Still, the bout wouldn’t last long. Timmons would win by TKO after the second round once the referee realized that Kindred had no business being in the ring, dream or not. He was immediately suspended by the Missouri State Athletic Commission and has not boxed since thankfully. Yet if it wasn’t for someone recognizing Kindred, and Timmons being one of the good guys in this story, there’s a possibility that Kindred could have sustained life altering punishment. On top of the other obstacles life had thrown his way. Given how dangerous boxing is, it’s terrible that Kindred was ever allowed in the bout, and even worse when you realize that Carden let it happen.

Jay, in his BoxingInsider story, called the incident “the most egregious and despicable thing I have ever heard of in boxing” in his 30 years in the industry.

However, Carden apparently isn’t one to be held back by little things such as fighter safety, in case you haven’t been paying attention up to this point. Earlier this year, knee-deep in a pandemic, Carden announced he would be holding a hybrid MMA-Boxing card in June in Topeka, Kansas. The card was going to be the first in the state of Kansas since the COVID-19 pandemic had begun. Sounds cool right? The UFC made it happen, after all. It sounds possible, even promising, until one realizes that the card was to be held with no coronavirus testing at all.

Despite being a local show that would normally go unnoticed by the bigger publications, that one made it to ESPN.

Oh, and the card didn’t end up happening in Topeka either. It was moved the week of the event to Abilene, where it was held in a small boxing gym. The fighters were given temperature checks and a questionnaire, but that’s it. It’s also worth noting that the SARS-CoV-2 virus that leads to COVID-19 is highly contagious regardless of whether an infected individual is showing symptoms. So a temperature check and a few simple questions are about as effective as a screen door on a submarine.

The card still went forward in the end. And who could blame Carden? At the end of the day, there were extremely important fights that needed to go down. Such as in the main event where Desmond Jarmon (8-0) took on Mike Fowler (7-27). If you’re not a fan of that perhaps the co-main event was more your cup of tea, where Shawn Simpson (11-0) took on Dakota Laster (3-9-1). All jokes aside, it was another card littered with dangerous mismatches.

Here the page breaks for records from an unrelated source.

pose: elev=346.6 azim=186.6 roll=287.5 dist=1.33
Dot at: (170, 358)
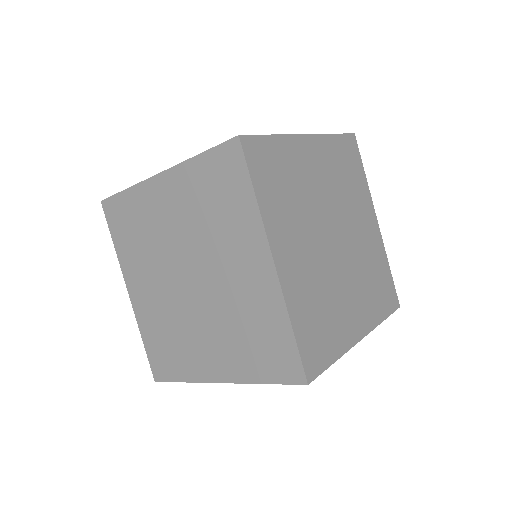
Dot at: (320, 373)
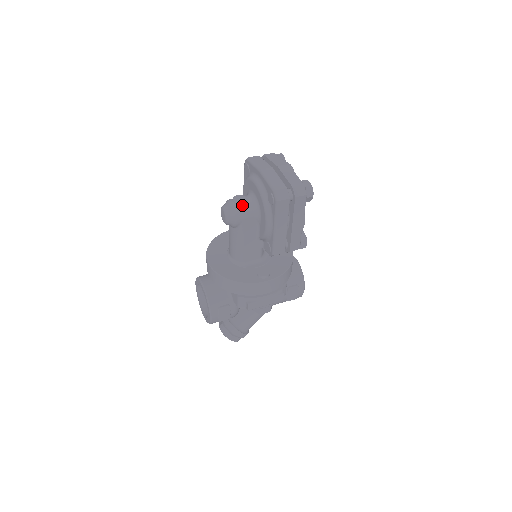
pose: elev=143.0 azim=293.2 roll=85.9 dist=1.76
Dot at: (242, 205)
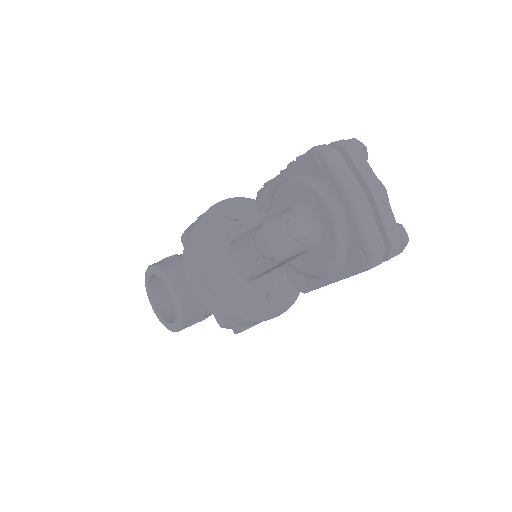
Dot at: (299, 240)
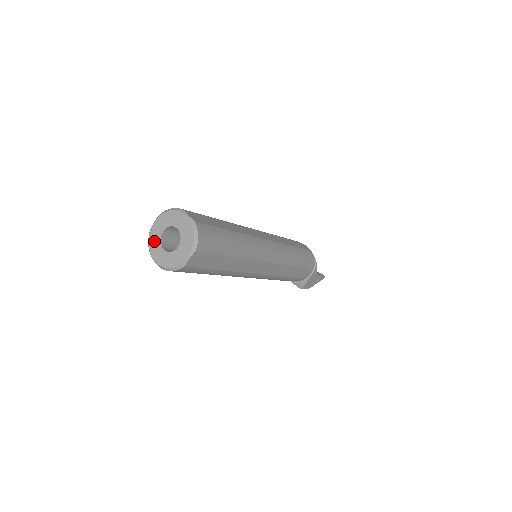
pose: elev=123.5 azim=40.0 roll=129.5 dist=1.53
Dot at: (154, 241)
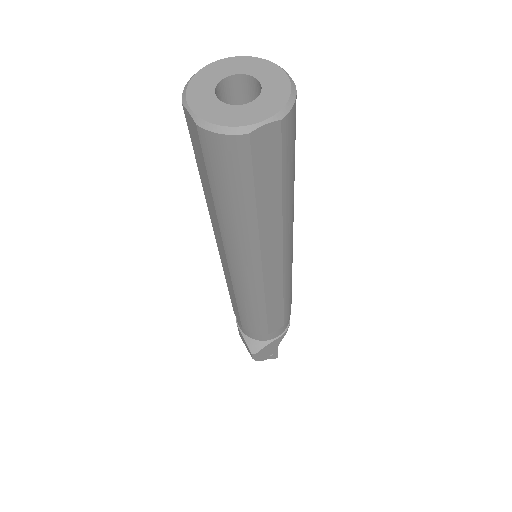
Dot at: (202, 83)
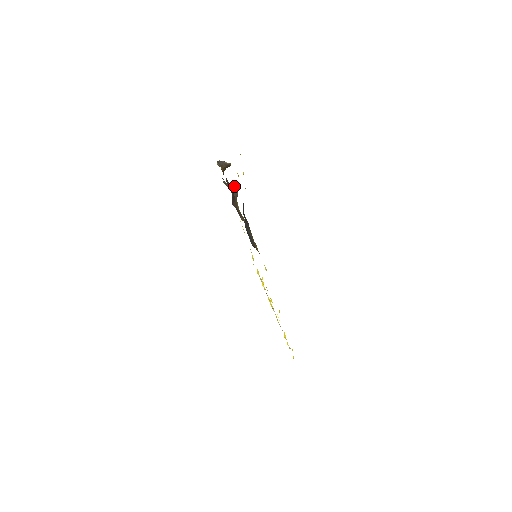
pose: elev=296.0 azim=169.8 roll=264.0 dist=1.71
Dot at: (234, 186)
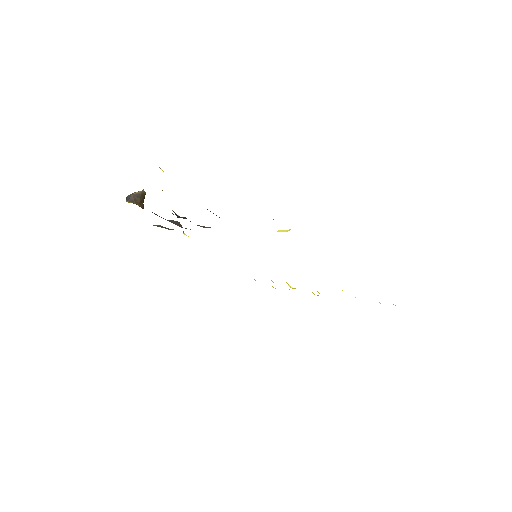
Dot at: occluded
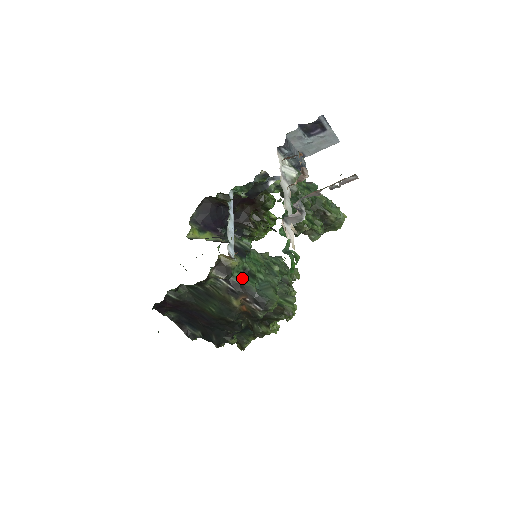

So there’s little surprise that Miranda Adkins was marched off to war with apparently zero thought to her safety and well-being. Or maybe there was, and Corden had full faith in his life partner to pull off one of the biggest upsets in boxing. And again, there were multiple other parties who could have, and should have, pulled the plug.

Boxing and MMA are filled with callous promoters who will take advantage of fighters just looking for a paycheck. Greed is one heck of a motivator. Sadly, John Carden may be the worst of these individuals, however, it’s not all on him. It’s also on the Missouri and Kansas athletic commissions for allowing these mismatches to happen in the first place. No system is ever flawless, and try as we might to clean up combat sports it’s likely that dangerous mismatches will always present in boxing and MMA to some extent. However, it’s time to crack down on them before an individual like James Kindred or Miranda Adkins suffers irreversible harm.